Present the following entries again, word for word and in full.

---------- Task material

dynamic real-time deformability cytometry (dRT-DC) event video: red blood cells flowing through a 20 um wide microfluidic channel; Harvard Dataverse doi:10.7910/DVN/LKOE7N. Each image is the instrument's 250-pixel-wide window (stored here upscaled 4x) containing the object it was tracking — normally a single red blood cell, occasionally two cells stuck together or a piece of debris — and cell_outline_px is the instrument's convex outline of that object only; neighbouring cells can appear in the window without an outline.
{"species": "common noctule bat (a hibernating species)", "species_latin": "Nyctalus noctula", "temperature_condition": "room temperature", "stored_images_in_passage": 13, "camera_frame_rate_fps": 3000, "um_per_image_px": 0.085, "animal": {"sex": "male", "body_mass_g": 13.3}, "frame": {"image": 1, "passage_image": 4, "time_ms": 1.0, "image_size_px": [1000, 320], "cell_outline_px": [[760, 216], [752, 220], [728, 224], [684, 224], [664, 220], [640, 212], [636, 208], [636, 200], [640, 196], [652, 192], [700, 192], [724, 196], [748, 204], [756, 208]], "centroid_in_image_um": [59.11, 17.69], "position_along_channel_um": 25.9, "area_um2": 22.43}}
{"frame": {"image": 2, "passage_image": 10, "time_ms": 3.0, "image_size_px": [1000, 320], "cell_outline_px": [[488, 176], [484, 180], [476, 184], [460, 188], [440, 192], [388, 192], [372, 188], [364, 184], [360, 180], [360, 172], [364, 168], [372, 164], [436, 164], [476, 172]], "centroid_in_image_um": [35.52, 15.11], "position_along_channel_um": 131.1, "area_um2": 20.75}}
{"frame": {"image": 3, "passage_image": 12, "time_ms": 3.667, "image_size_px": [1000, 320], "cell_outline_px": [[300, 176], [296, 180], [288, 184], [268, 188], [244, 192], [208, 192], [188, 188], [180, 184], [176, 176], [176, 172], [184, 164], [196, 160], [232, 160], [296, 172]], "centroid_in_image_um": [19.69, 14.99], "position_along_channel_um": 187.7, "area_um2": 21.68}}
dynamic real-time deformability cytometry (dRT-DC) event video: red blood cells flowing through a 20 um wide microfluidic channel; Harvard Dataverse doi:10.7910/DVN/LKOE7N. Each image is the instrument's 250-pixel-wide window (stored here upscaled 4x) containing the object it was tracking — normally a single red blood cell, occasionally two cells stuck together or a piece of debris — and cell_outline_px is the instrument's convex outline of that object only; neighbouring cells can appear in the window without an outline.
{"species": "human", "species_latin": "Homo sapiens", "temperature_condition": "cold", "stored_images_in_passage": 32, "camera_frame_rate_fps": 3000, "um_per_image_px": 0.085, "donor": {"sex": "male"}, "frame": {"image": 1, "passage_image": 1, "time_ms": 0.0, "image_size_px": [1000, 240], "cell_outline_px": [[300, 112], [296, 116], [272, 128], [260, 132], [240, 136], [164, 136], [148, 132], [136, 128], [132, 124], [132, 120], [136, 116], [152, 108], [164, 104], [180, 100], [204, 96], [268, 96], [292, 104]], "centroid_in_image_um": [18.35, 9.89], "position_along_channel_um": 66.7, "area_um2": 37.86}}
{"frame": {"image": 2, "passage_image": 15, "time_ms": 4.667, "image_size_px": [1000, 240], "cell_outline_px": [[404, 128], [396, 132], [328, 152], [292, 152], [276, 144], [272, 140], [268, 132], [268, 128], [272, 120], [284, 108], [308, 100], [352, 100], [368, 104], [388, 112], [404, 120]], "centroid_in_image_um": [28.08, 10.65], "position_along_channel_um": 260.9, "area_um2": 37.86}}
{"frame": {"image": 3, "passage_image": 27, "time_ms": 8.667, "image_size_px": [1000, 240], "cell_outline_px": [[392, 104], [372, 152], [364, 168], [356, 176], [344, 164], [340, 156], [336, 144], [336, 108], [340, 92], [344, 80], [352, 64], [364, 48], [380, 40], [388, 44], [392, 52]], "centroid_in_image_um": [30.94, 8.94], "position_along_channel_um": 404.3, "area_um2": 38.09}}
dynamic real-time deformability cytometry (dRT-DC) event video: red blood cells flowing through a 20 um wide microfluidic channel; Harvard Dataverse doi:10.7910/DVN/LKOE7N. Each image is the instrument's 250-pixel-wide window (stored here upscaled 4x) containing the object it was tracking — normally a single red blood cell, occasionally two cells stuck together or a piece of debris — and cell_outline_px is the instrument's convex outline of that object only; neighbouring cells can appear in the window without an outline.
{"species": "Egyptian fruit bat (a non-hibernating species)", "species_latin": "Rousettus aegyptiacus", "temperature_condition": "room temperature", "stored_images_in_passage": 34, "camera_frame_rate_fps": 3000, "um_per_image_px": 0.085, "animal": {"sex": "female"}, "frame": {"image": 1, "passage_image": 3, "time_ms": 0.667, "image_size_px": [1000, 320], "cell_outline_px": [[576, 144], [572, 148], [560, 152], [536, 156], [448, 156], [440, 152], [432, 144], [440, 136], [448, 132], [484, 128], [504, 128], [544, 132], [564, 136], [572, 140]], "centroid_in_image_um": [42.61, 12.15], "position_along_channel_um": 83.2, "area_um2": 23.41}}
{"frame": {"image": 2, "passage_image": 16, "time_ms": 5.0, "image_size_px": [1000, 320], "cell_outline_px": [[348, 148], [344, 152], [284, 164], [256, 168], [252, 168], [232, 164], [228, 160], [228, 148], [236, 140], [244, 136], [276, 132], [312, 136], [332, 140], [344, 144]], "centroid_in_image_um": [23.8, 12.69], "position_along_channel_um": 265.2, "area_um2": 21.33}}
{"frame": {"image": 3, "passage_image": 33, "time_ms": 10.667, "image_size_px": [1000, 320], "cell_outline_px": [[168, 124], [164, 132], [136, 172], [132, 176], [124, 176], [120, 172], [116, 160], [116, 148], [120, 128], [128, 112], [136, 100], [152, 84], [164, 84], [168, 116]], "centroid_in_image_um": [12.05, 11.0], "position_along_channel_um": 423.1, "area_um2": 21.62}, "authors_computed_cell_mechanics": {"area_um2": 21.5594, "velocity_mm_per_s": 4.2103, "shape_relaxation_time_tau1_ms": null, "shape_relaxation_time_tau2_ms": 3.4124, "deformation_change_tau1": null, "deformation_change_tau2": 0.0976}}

--------------------

Exercise response >>
dynamic real-time deformability cytometry (dRT-DC) event video: red blood cells flowing through a 20 um wide microfluidic channel; Harvard Dataverse doi:10.7910/DVN/LKOE7N. Each image is the instrument's 250-pixel-wide window (stored here upscaled 4x) containing the object it was tracking — normally a single red blood cell, occasionally two cells stuck together or a piece of debris — and cell_outline_px is the instrument's convex outline of that object only; neighbouring cells can appear in the window without an outline.
{"species": "common noctule bat (a hibernating species)", "species_latin": "Nyctalus noctula", "temperature_condition": "room temperature", "stored_images_in_passage": 13, "camera_frame_rate_fps": 3000, "um_per_image_px": 0.085, "animal": {"sex": "male", "body_mass_g": 13.3}, "frame": {"image": 1, "passage_image": 4, "time_ms": 1.0, "image_size_px": [1000, 320], "cell_outline_px": [[760, 216], [752, 220], [728, 224], [684, 224], [664, 220], [640, 212], [636, 208], [636, 200], [640, 196], [652, 192], [700, 192], [724, 196], [748, 204], [756, 208]], "centroid_in_image_um": [59.11, 17.69], "position_along_channel_um": 25.9, "area_um2": 22.43}}
{"frame": {"image": 2, "passage_image": 10, "time_ms": 3.0, "image_size_px": [1000, 320], "cell_outline_px": [[488, 176], [484, 180], [476, 184], [460, 188], [440, 192], [388, 192], [372, 188], [364, 184], [360, 180], [360, 172], [364, 168], [372, 164], [436, 164], [476, 172]], "centroid_in_image_um": [35.52, 15.11], "position_along_channel_um": 131.1, "area_um2": 20.75}}
{"frame": {"image": 3, "passage_image": 12, "time_ms": 3.667, "image_size_px": [1000, 320], "cell_outline_px": [[300, 176], [296, 180], [288, 184], [268, 188], [244, 192], [208, 192], [188, 188], [180, 184], [176, 176], [176, 172], [184, 164], [196, 160], [232, 160], [296, 172]], "centroid_in_image_um": [19.69, 14.99], "position_along_channel_um": 187.7, "area_um2": 21.68}}
dynamic real-time deformability cytometry (dRT-DC) event video: red blood cells flowing through a 20 um wide microfluidic channel; Harvard Dataverse doi:10.7910/DVN/LKOE7N. Each image is the instrument's 250-pixel-wide window (stored here upscaled 4x) containing the object it was tracking — normally a single red blood cell, occasionally two cells stuck together or a piece of debris — and cell_outline_px is the instrument's convex outline of that object only; neighbouring cells can appear in the window without an outline.
{"species": "human", "species_latin": "Homo sapiens", "temperature_condition": "cold", "stored_images_in_passage": 32, "camera_frame_rate_fps": 3000, "um_per_image_px": 0.085, "donor": {"sex": "male"}, "frame": {"image": 1, "passage_image": 1, "time_ms": 0.0, "image_size_px": [1000, 240], "cell_outline_px": [[300, 112], [296, 116], [272, 128], [260, 132], [240, 136], [164, 136], [148, 132], [136, 128], [132, 124], [132, 120], [136, 116], [152, 108], [164, 104], [180, 100], [204, 96], [268, 96], [292, 104]], "centroid_in_image_um": [18.35, 9.89], "position_along_channel_um": 66.7, "area_um2": 37.86}}
{"frame": {"image": 2, "passage_image": 15, "time_ms": 4.667, "image_size_px": [1000, 240], "cell_outline_px": [[404, 128], [396, 132], [328, 152], [292, 152], [276, 144], [272, 140], [268, 132], [268, 128], [272, 120], [284, 108], [308, 100], [352, 100], [368, 104], [388, 112], [404, 120]], "centroid_in_image_um": [28.08, 10.65], "position_along_channel_um": 260.9, "area_um2": 37.86}}
{"frame": {"image": 3, "passage_image": 27, "time_ms": 8.667, "image_size_px": [1000, 240], "cell_outline_px": [[392, 104], [372, 152], [364, 168], [356, 176], [344, 164], [340, 156], [336, 144], [336, 108], [340, 92], [344, 80], [352, 64], [364, 48], [380, 40], [388, 44], [392, 52]], "centroid_in_image_um": [30.94, 8.94], "position_along_channel_um": 404.3, "area_um2": 38.09}}
dynamic real-time deformability cytometry (dRT-DC) event video: red blood cells flowing through a 20 um wide microfluidic channel; Harvard Dataverse doi:10.7910/DVN/LKOE7N. Each image is the instrument's 250-pixel-wide window (stored here upscaled 4x) containing the object it was tracking — normally a single red blood cell, occasionally two cells stuck together or a piece of debris — and cell_outline_px is the instrument's convex outline of that object only; neighbouring cells can appear in the window without an outline.
{"species": "Egyptian fruit bat (a non-hibernating species)", "species_latin": "Rousettus aegyptiacus", "temperature_condition": "room temperature", "stored_images_in_passage": 34, "camera_frame_rate_fps": 3000, "um_per_image_px": 0.085, "animal": {"sex": "female"}, "frame": {"image": 1, "passage_image": 3, "time_ms": 0.667, "image_size_px": [1000, 320], "cell_outline_px": [[576, 144], [572, 148], [560, 152], [536, 156], [448, 156], [440, 152], [432, 144], [440, 136], [448, 132], [484, 128], [504, 128], [544, 132], [564, 136], [572, 140]], "centroid_in_image_um": [42.61, 12.15], "position_along_channel_um": 83.2, "area_um2": 23.41}}
{"frame": {"image": 2, "passage_image": 16, "time_ms": 5.0, "image_size_px": [1000, 320], "cell_outline_px": [[348, 148], [344, 152], [284, 164], [256, 168], [252, 168], [232, 164], [228, 160], [228, 148], [236, 140], [244, 136], [276, 132], [312, 136], [332, 140], [344, 144]], "centroid_in_image_um": [23.8, 12.69], "position_along_channel_um": 265.2, "area_um2": 21.33}}
{"frame": {"image": 3, "passage_image": 33, "time_ms": 10.667, "image_size_px": [1000, 320], "cell_outline_px": [[168, 124], [164, 132], [136, 172], [132, 176], [124, 176], [120, 172], [116, 160], [116, 148], [120, 128], [128, 112], [136, 100], [152, 84], [164, 84], [168, 116]], "centroid_in_image_um": [12.05, 11.0], "position_along_channel_um": 423.1, "area_um2": 21.62}, "authors_computed_cell_mechanics": {"area_um2": 21.5594, "velocity_mm_per_s": 4.2103, "shape_relaxation_time_tau1_ms": null, "shape_relaxation_time_tau2_ms": 3.4124, "deformation_change_tau1": null, "deformation_change_tau2": 0.0976}}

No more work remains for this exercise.